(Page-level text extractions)
══════════════════════════════
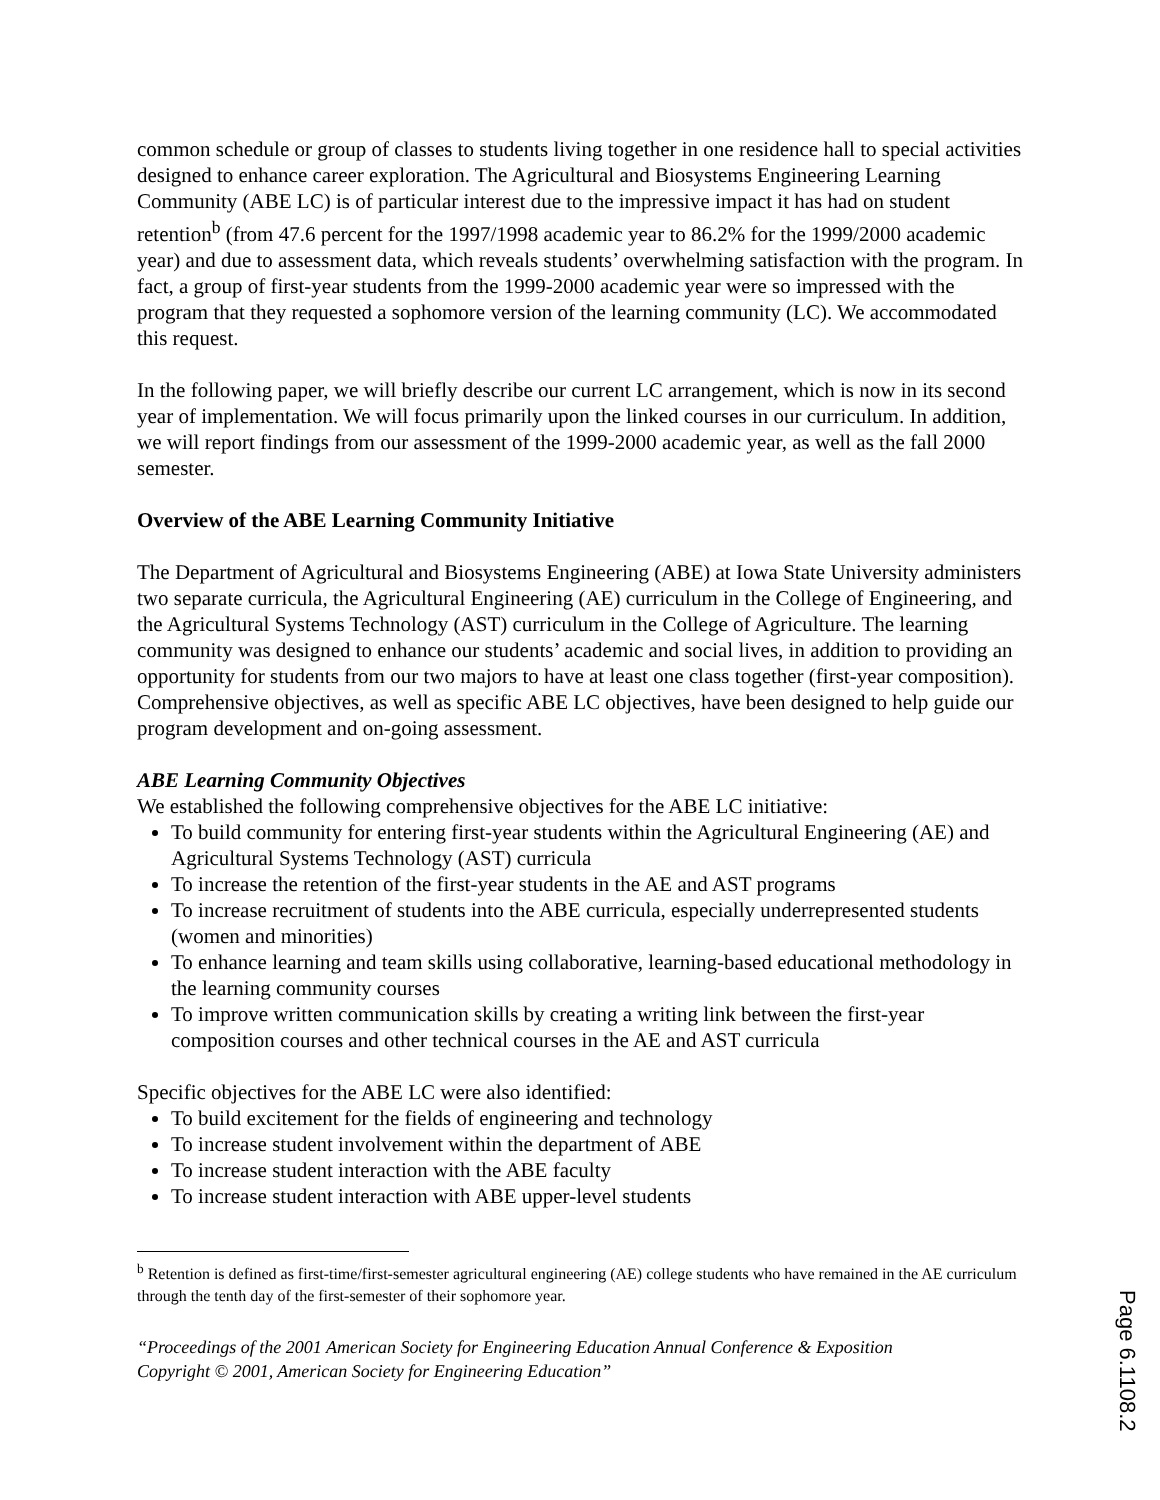common schedule or group of classes to students living together in one residence hall to special activities designed to enhance career exploration. The Agricultural and Biosystems Engineering Learning Community (ABE LC) is of particular interest due to the impressive impact it has had on student retention<sup>b</sup> (from 47.6 percent for the 1997/1998 academic year to 86.2% for the 1999/2000 academic year) and due to assessment data, which reveals students’ overwhelming satisfaction with the program. In fact, a group of first-year students from the 1999-2000 academic year were so impressed with the program that they requested a sophomore version of the learning community (LC). We accommodated this request.
In the following paper, we will briefly describe our current LC arrangement, which is now in its second year of implementation. We will focus primarily upon the linked courses in our curriculum. In addition, we will report findings from our assessment of the 1999-2000 academic year, as well as the fall 2000 semester.
Overview of the ABE Learning Community Initiative
The Department of Agricultural and Biosystems Engineering (ABE) at Iowa State University administers two separate curricula, the Agricultural Engineering (AE) curriculum in the College of Engineering, and the Agricultural Systems Technology (AST) curriculum in the College of Agriculture. The learning community was designed to enhance our students’ academic and social lives, in addition to providing an opportunity for students from our two majors to have at least one class together (first-year composition). Comprehensive objectives, as well as specific ABE LC objectives, have been designed to help guide our program development and on-going assessment.
ABE Learning Community Objectives
We established the following comprehensive objectives for the ABE LC initiative:
To build community for entering first-year students within the Agricultural Engineering (AE) and Agricultural Systems Technology (AST) curricula
To increase the retention of the first-year students in the AE and AST programs
To increase recruitment of students into the ABE curricula, especially underrepresented students (women and minorities)
To enhance learning and team skills using collaborative, learning-based educational methodology in the learning community courses
To improve written communication skills by creating a writing link between the first-year composition courses and other technical courses in the AE and AST curricula
Specific objectives for the ABE LC were also identified:
To build excitement for the fields of engineering and technology
To increase student involvement within the department of ABE
To increase student interaction with the ABE faculty
To increase student interaction with ABE upper-level students
<sup>b</sup> Retention is defined as first-time/first-semester agricultural engineering (AE) college students who have remained in the AE curriculum through the tenth day of the first-semester of their sophomore year.
“Proceedings of the 2001 American Society for Engineering Education Annual Conference & Exposition
Copyright © 2001, American Society for Engineering Education”
Page 6.1108.2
══════════════════════════════
- Action item:
Pictures aren't part of the copy; return each record above exactly.

- The answer:
common schedule or group of classes to students living together in one residence hall to special activities designed to enhance career exploration. The Agricultural and Biosystems Engineering Learning Community (ABE LC) is of particular interest due to the impressive impact it has had on student retention<sup>b</sup> (from 47.6 percent for the 1997/1998 academic year to 86.2% for the 1999/2000 academic year) and due to assessment data, which reveals students’ overwhelming satisfaction with the program. In fact, a group of first-year students from the 1999-2000 academic year were so impressed with the program that they requested a sophomore version of the learning community (LC). We accommodated this request.
In the following paper, we will briefly describe our current LC arrangement, which is now in its second year of implementation. We will focus primarily upon the linked courses in our curriculum. In addition, we will report findings from our assessment of the 1999-2000 academic year, as well as the fall 2000 semester.
Overview of the ABE Learning Community Initiative
The Department of Agricultural and Biosystems Engineering (ABE) at Iowa State University administers two separate curricula, the Agricultural Engineering (AE) curriculum in the College of Engineering, and the Agricultural Systems Technology (AST) curriculum in the College of Agriculture. The learning community was designed to enhance our students’ academic and social lives, in addition to providing an opportunity for students from our two majors to have at least one class together (first-year composition). Comprehensive objectives, as well as specific ABE LC objectives, have been designed to help guide our program development and on-going assessment.
ABE Learning Community Objectives
We established the following comprehensive objectives for the ABE LC initiative:
To build community for entering first-year students within the Agricultural Engineering (AE) and Agricultural Systems Technology (AST) curricula
To increase the retention of the first-year students in the AE and AST programs
To increase recruitment of students into the ABE curricula, especially underrepresented students (women and minorities)
To enhance learning and team skills using collaborative, learning-based educational methodology in the learning community courses
To improve written communication skills by creating a writing link between the first-year composition courses and other technical courses in the AE and AST curricula
Specific objectives for the ABE LC were also identified:
To build excitement for the fields of engineering and technology
To increase student involvement within the department of ABE
To increase student interaction with the ABE faculty
To increase student interaction with ABE upper-level students
<sup>b</sup> Retention is defined as first-time/first-semester agricultural engineering (AE) college students who have remained in the AE curriculum through the tenth day of the first-semester of their sophomore year.
“Proceedings of the 2001 American Society for Engineering Education Annual Conference & Exposition
Copyright © 2001, American Society for Engineering Education”
Page 6.1108.2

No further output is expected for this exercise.